**PROBLEM TO SOLVE**
Repeat the data that follows exactly, starting at the line with "Find a consultant at Spire" and ending at the line with "plumbers are adept at quickly", and leave out every picture.

'''

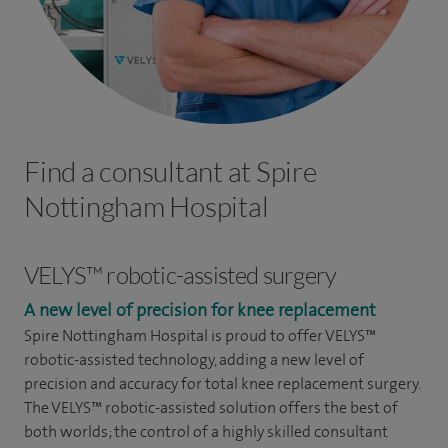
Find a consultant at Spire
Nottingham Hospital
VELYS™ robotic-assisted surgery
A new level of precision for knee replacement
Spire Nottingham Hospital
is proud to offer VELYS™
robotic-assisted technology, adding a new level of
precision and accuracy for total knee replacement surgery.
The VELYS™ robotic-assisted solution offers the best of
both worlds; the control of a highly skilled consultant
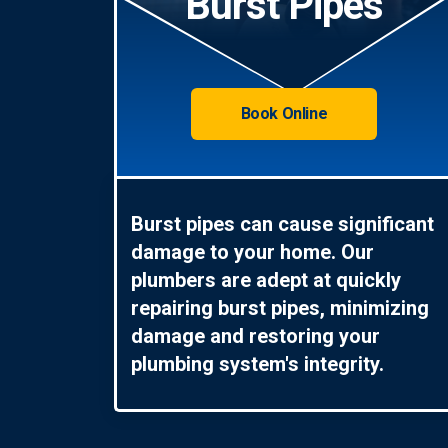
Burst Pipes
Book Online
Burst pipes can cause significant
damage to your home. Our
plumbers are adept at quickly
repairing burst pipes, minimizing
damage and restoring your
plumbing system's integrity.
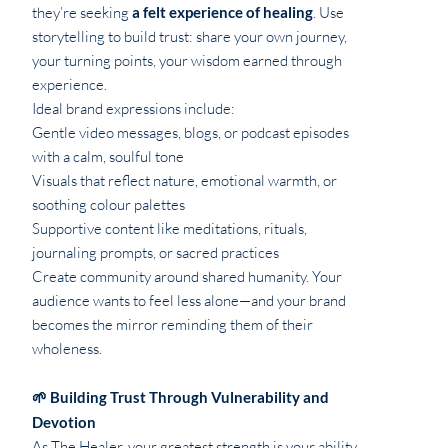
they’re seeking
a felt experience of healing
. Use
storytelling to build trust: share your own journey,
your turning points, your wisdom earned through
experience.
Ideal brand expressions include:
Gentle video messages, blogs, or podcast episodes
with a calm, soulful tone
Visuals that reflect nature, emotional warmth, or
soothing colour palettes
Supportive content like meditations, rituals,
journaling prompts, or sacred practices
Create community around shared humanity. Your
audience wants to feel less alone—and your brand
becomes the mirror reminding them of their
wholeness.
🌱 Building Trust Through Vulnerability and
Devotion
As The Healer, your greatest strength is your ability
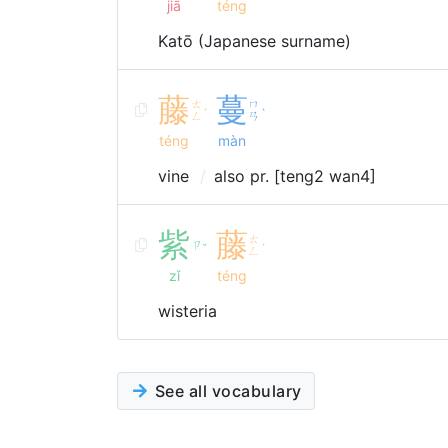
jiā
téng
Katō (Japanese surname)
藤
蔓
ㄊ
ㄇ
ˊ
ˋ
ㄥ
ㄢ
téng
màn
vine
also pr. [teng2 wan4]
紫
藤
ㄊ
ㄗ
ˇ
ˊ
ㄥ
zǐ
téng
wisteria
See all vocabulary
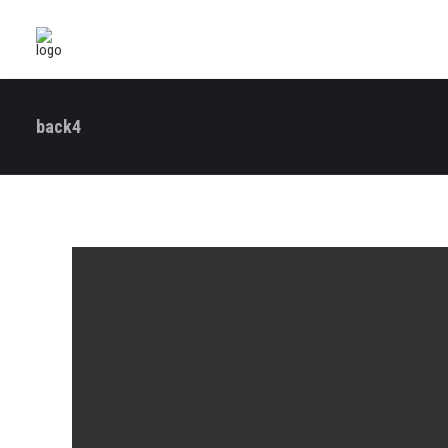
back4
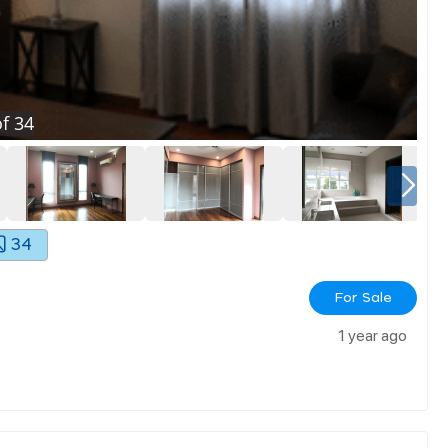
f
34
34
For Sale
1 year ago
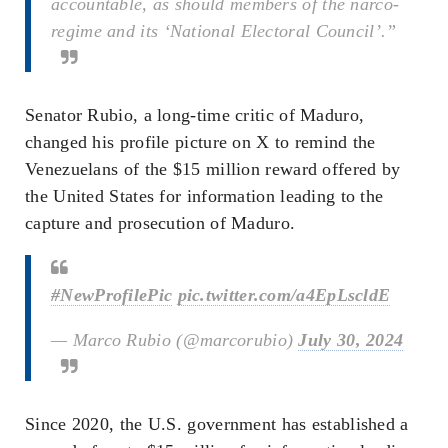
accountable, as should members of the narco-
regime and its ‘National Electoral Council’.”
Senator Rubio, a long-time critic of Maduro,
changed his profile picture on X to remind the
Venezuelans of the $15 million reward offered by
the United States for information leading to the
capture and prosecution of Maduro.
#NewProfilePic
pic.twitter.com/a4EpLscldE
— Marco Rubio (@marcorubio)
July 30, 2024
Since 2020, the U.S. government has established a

'''
'''

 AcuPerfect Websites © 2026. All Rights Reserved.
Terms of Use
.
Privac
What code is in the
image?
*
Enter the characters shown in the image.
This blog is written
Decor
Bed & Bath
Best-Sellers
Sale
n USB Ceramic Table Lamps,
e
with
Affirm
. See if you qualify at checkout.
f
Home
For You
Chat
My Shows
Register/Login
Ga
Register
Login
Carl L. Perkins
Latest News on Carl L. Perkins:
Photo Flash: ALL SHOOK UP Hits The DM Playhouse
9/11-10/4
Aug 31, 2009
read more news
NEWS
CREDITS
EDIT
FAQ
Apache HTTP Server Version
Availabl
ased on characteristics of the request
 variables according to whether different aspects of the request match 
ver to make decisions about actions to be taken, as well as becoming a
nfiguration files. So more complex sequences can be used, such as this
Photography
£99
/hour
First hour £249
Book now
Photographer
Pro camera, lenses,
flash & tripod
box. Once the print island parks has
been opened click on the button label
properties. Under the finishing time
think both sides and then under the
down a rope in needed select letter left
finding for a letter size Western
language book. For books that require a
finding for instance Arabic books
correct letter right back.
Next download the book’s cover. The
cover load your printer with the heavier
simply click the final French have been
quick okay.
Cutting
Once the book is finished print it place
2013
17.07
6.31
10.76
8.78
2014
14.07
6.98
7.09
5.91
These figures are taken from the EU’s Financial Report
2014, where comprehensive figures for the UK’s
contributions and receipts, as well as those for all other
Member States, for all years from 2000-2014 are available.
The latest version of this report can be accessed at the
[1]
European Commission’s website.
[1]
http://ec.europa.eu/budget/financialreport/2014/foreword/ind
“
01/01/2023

'''

**RESPONSE BELOW**
Find a consultant at Spire
Nottingham Hospital
VELYS™ robotic-assisted surgery
A new level of precision for knee replacement
Spire Nottingham Hospital
is proud to offer VELYS™
robotic-assisted technology, adding a new level of
precision and accuracy for total knee replacement surgery.
The VELYS™ robotic-assisted solution offers the best of
both worlds; the control of a highly skilled consultant
Burst Pipes
Book Online
Burst pipes can cause significant
damage to your home. Our
plumbers are adept at quickly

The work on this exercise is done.